A Preprocessing Approach for Innovative Patient-specific Intranasal Flow Simulations

Abstract

A preprocessing approach which enables numerical simulations of patient-individual respiration flows based on computer tomography (CT) scans is presented. The challenge of an adequate 3D reconstruction and preparation of as highly complex geometries as the human inner nose or lung, which cannot be resolved in all their details by nowadays available CT scanners, is met by a holistic concept.
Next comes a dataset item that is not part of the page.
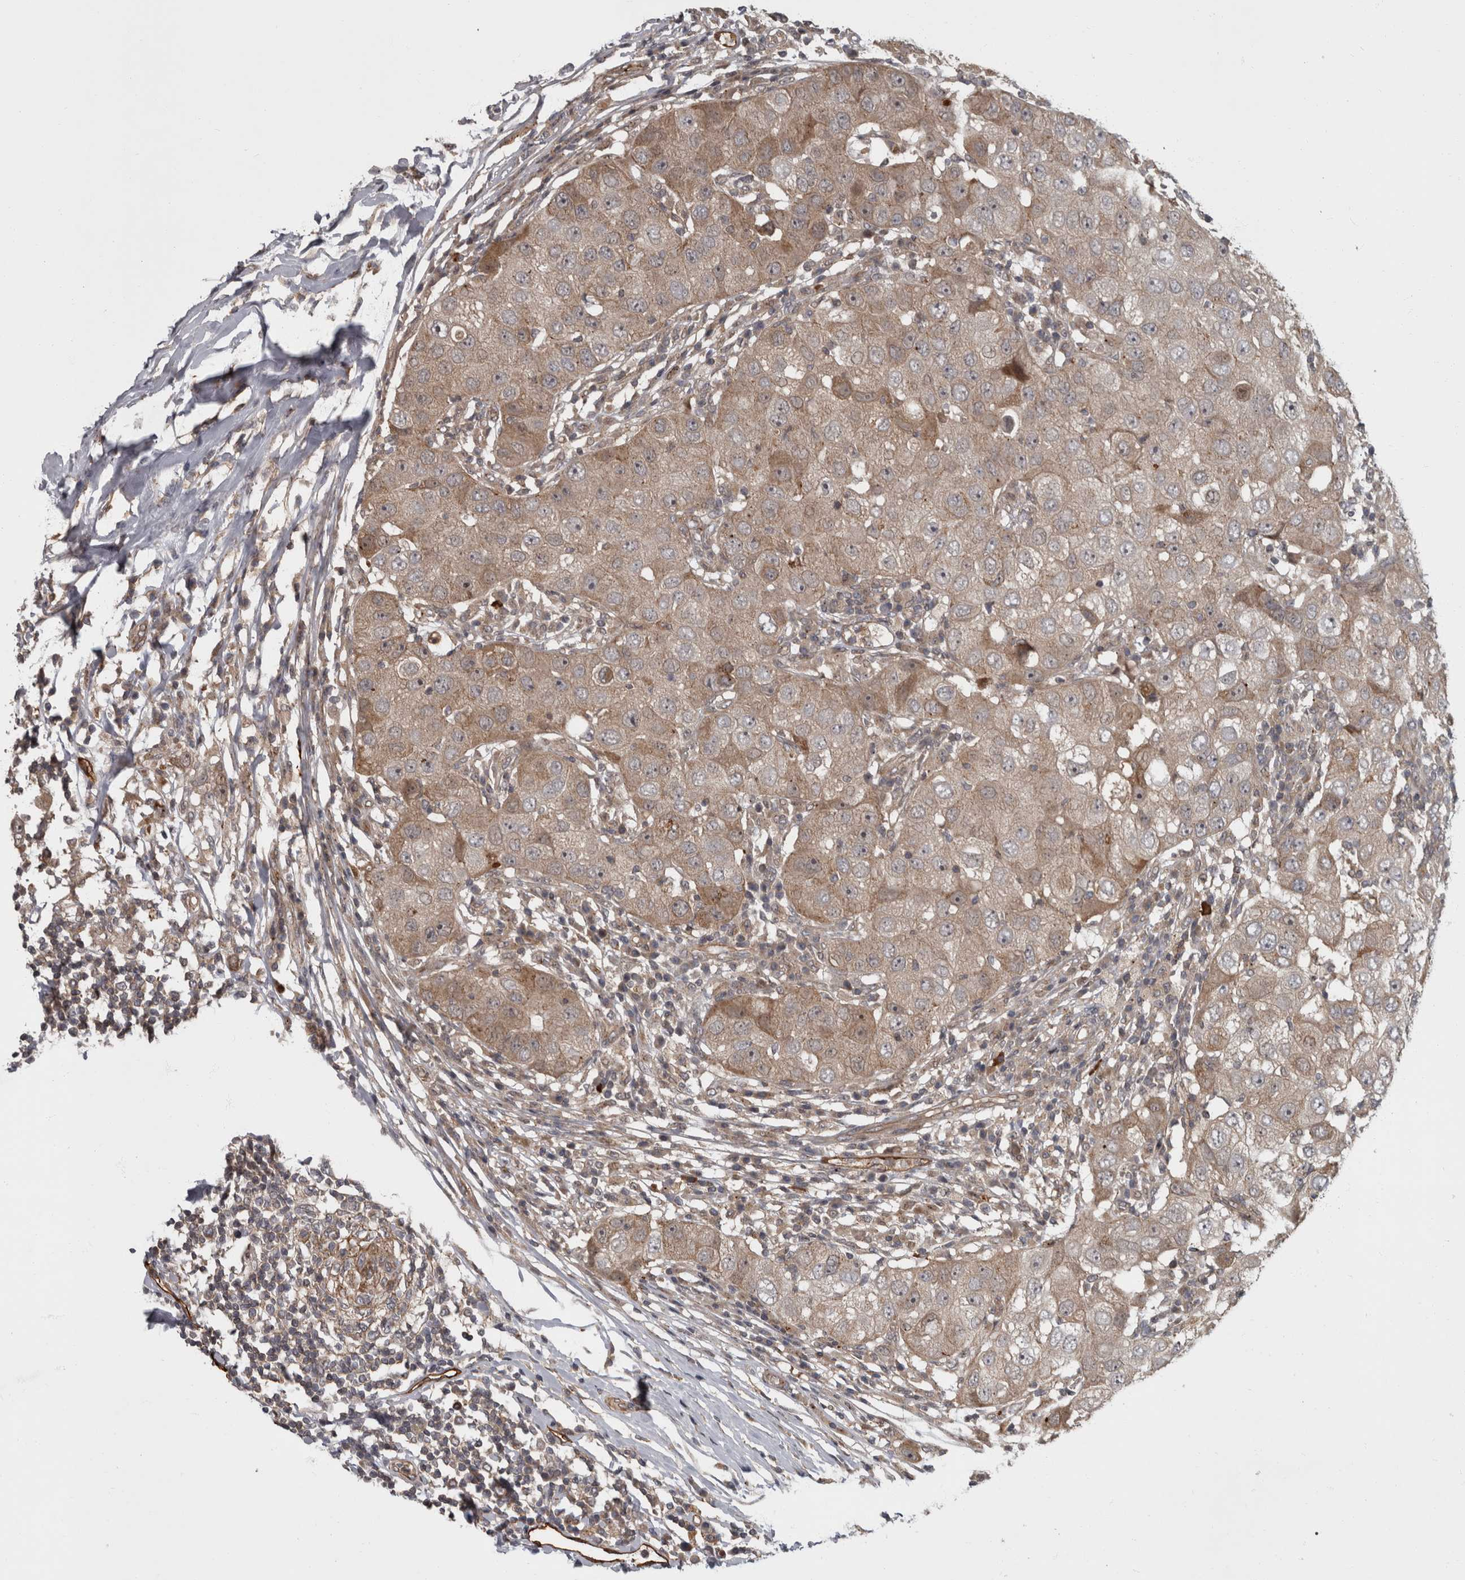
{"staining": {"intensity": "moderate", "quantity": ">75%", "location": "cytoplasmic/membranous"}, "tissue": "breast cancer", "cell_type": "Tumor cells", "image_type": "cancer", "snomed": [{"axis": "morphology", "description": "Duct carcinoma"}, {"axis": "topography", "description": "Breast"}], "caption": "Human intraductal carcinoma (breast) stained for a protein (brown) demonstrates moderate cytoplasmic/membranous positive expression in approximately >75% of tumor cells.", "gene": "VEGFD", "patient": {"sex": "female", "age": 27}}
In it, the preprocessing is understood as one part of the full numerical simulation where preprocessing, numerical simulation and optimization as well as postprocessing techniques are applied in an iteratively coupled fashion. In the proposed approach, lattice Boltzmann methods are chosen as discretization strategy in order to simulate the airflows. Since they impose the conditions for the preparation process of the geometries, this choice is of crucial importance for the preprocessing techniques which are to be applied. For the actual preprocessing steps, it is proposed to take advantage of techniques, which are implemented in the framework of Materialise's software packages Mimics and 3-matics. In this paper, main emphasis is placed on illustrating the preprocessing approach as part of the proposed full numerical simulation concept. Therefore, the whole chain of necessary processes from the segmentation over the surface generation, the actual volume mesh generation, the numerical simulation, the validation up to the visualization of the results is demonstrated by means of an example, namely the full numerical simulation of an expiration in an inner human nose. The researched geometry belongs to a patient with a severe peripheral obstructive ventilation disorder. Based on the obtained numerical results, possible causes and consequences are discussed, in particular, a stenosis is located.